▶ [Task statement]: Your job is to return every line in the data holding the string "item".

▶ [Material for the task]:
******************************

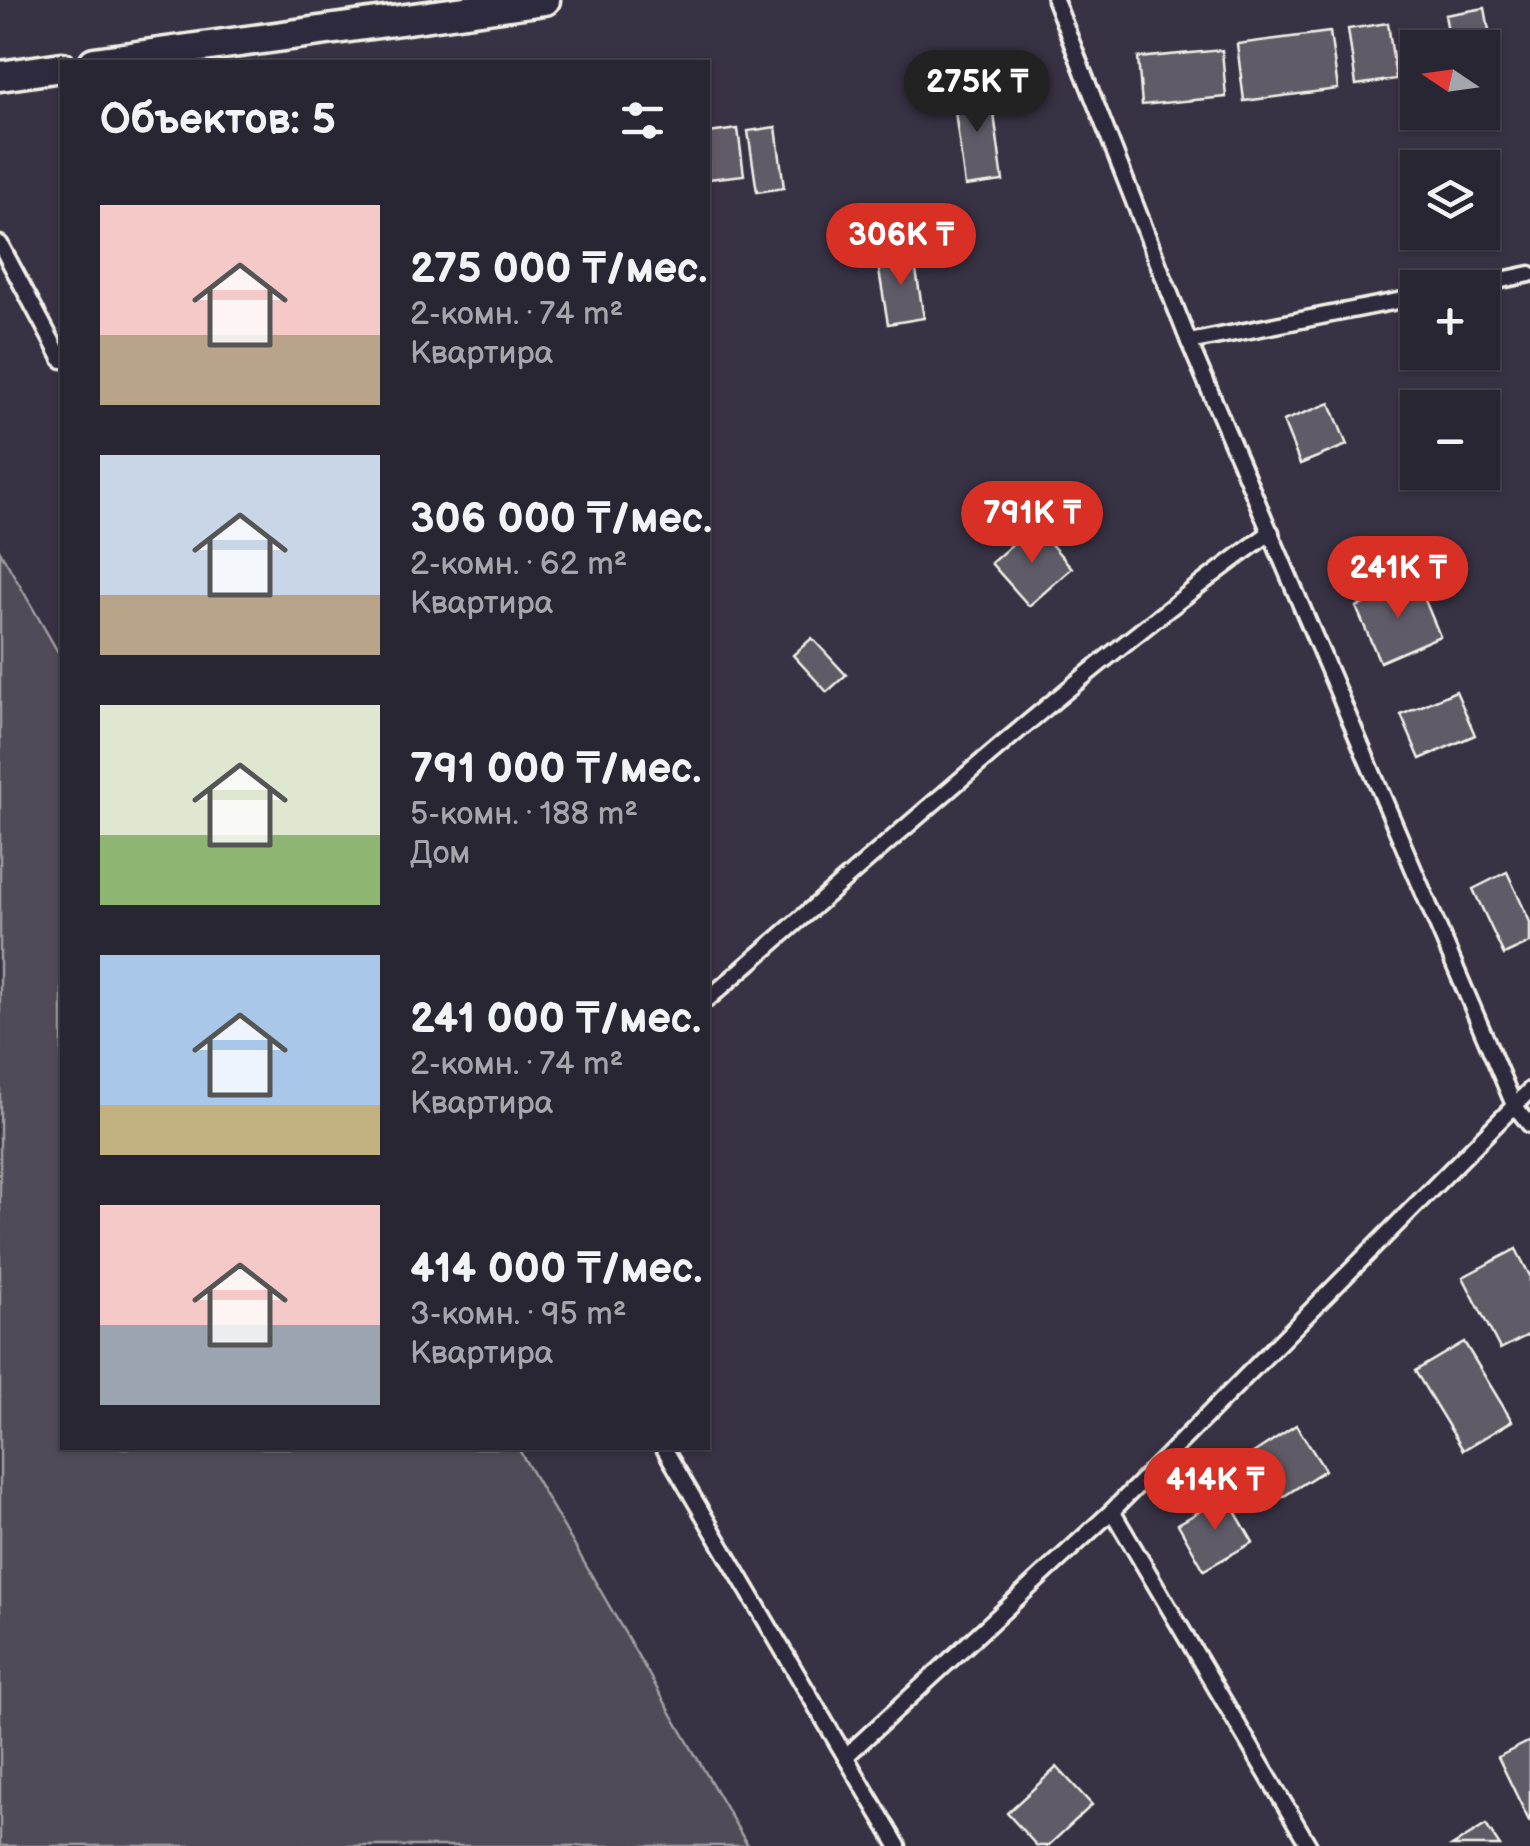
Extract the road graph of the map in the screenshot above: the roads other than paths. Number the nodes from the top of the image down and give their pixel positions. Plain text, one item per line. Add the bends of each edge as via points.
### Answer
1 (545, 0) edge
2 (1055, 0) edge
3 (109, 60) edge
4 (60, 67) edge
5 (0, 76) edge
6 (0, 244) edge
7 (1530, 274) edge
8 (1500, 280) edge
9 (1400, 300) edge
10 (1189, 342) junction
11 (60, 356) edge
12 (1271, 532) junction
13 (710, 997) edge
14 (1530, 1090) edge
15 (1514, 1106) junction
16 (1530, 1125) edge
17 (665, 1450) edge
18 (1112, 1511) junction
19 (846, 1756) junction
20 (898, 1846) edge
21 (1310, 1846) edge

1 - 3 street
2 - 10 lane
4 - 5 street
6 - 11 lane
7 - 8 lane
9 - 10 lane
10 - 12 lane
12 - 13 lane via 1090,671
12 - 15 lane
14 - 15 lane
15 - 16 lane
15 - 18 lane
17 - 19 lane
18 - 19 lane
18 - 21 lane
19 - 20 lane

******************************

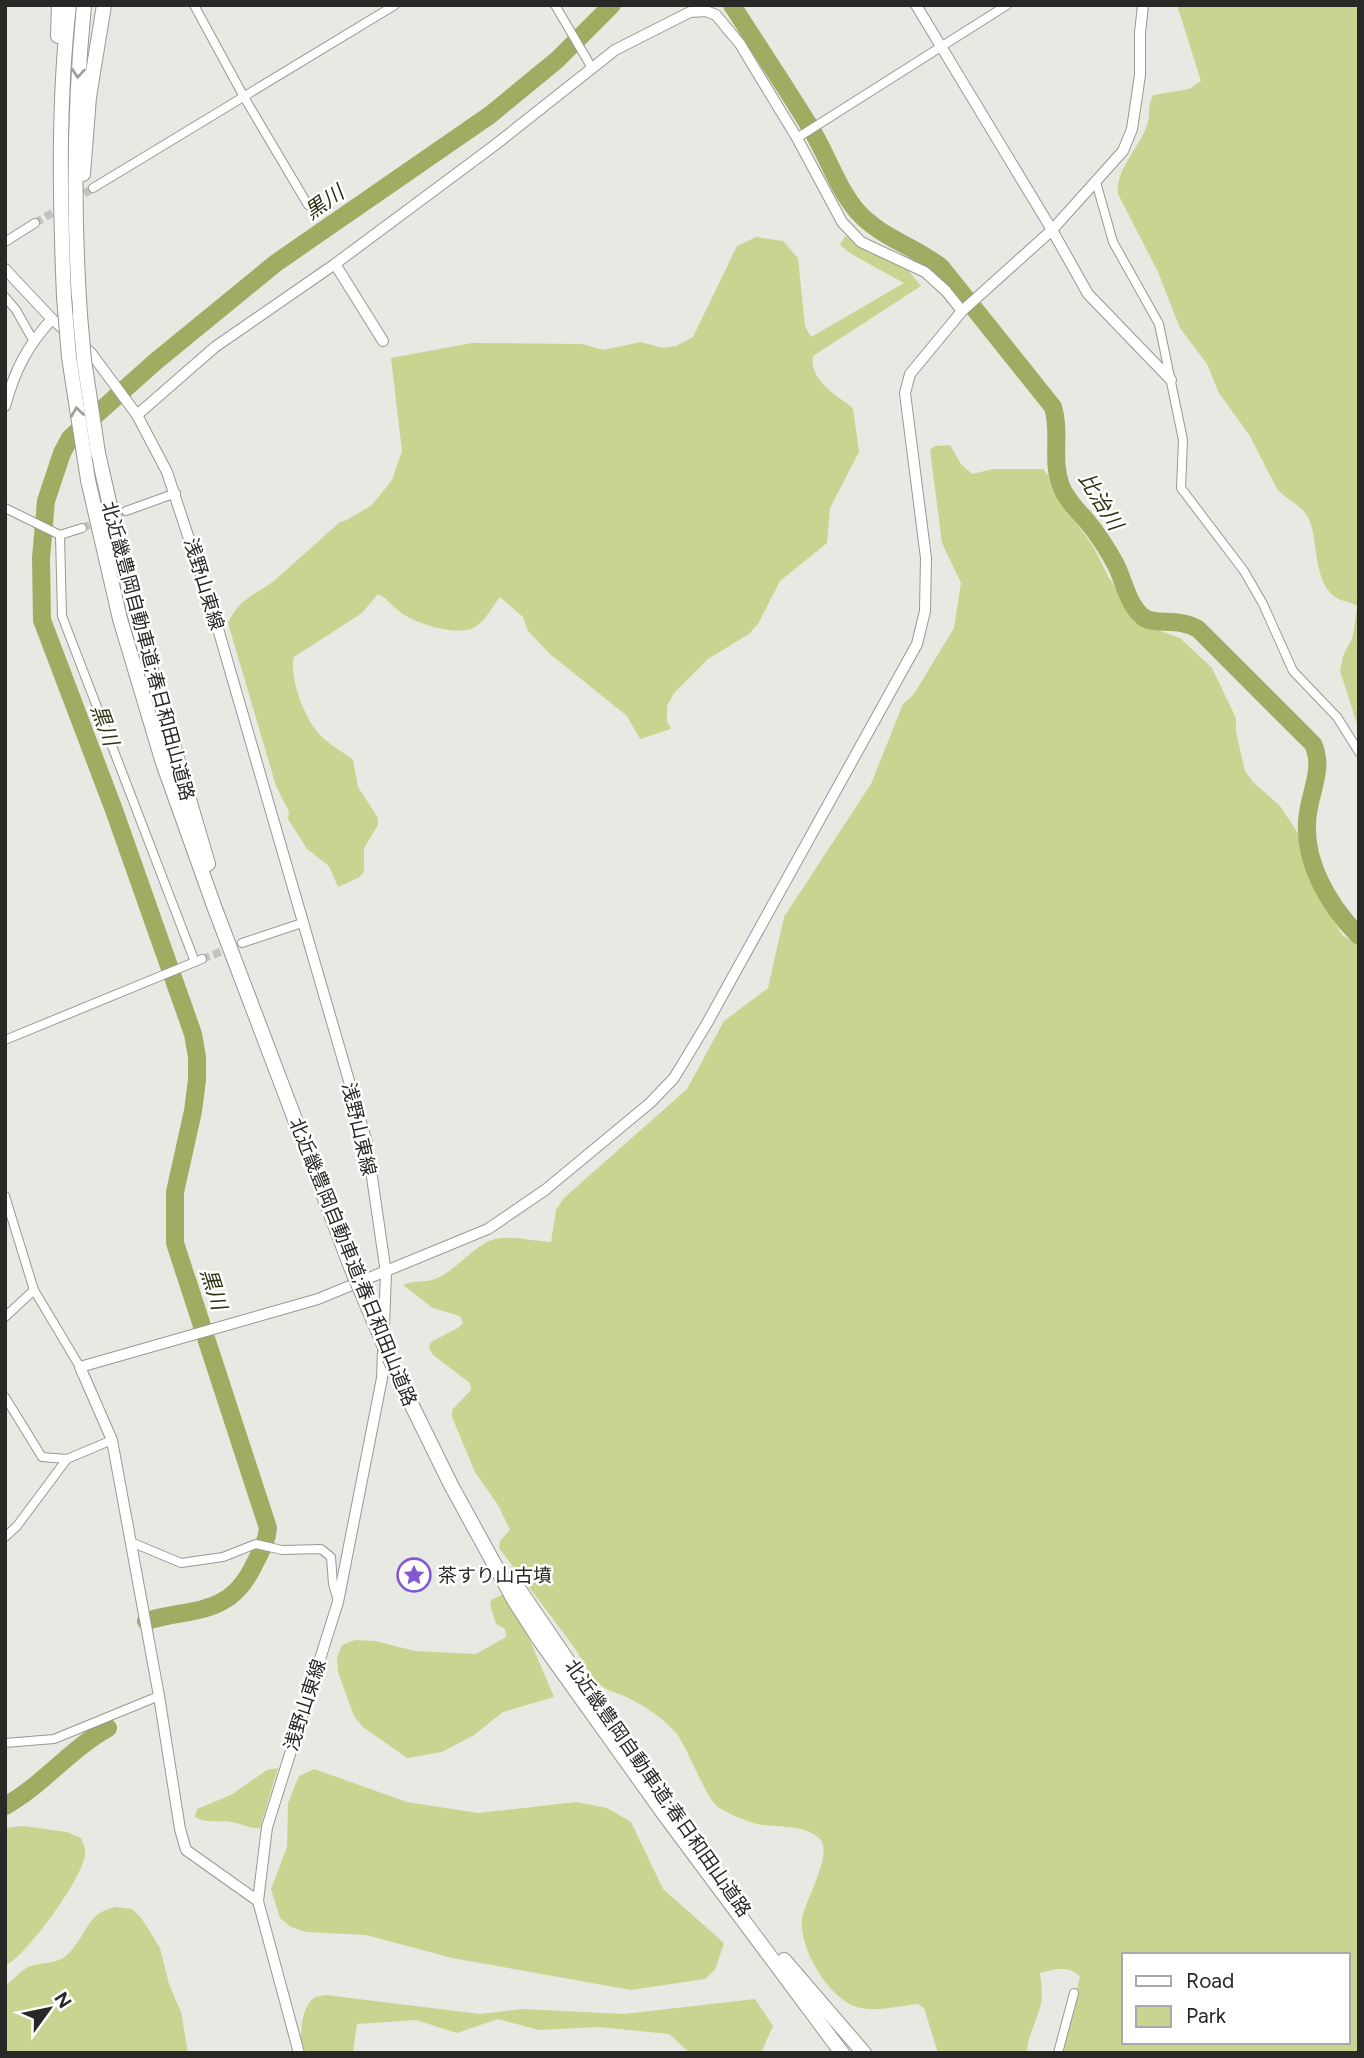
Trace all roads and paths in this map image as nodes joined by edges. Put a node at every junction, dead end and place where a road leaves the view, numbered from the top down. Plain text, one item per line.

******************************

▶ [Problem solution]:
Extract the road graph of the map in the screenshot above: the roads other than paths. Number the nodes from the top of the image down and give their pixel positions. Plain text, one item per line. Add the bends of each edge as via points.
Trace all roads and paths in this map image as nodes joined by edges. Put a node at every junction, dead end and place where a road leaves the view, numbered from the top down. Plain text, one item per line.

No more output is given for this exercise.